* [TASK ITEM]:
Give the number of lines in the material below where the word "FRITZING" shows up, without anything else.

* [EXERCISE INPUT]:
• • •
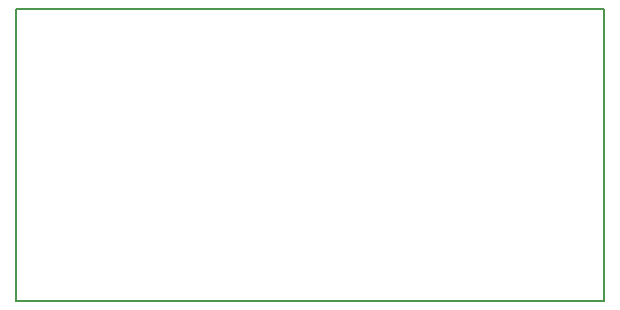
<source format=gbo>
G04 MADE WITH FRITZING*
G04 WWW.FRITZING.ORG*
G04 DOUBLE SIDED*
G04 HOLES PLATED*
G04 CONTOUR ON CENTER OF CONTOUR VECTOR*
%ASAXBY*%
%FSLAX23Y23*%
%MOIN*%
%OFA0B0*%
%SFA1.0B1.0*%
%ADD10R,1.968500X0.984252X1.952500X0.968252*%
%ADD11C,0.008000*%
%LNSILK0*%
G90*
G70*
G54D11*
X4Y980D02*
X1965Y980D01*
X1965Y4D01*
X4Y4D01*
X4Y980D01*
D02*
G04 End of Silk0*
M02*
</source>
• • •
* [OUTPUT FOR THIS TASK]:
2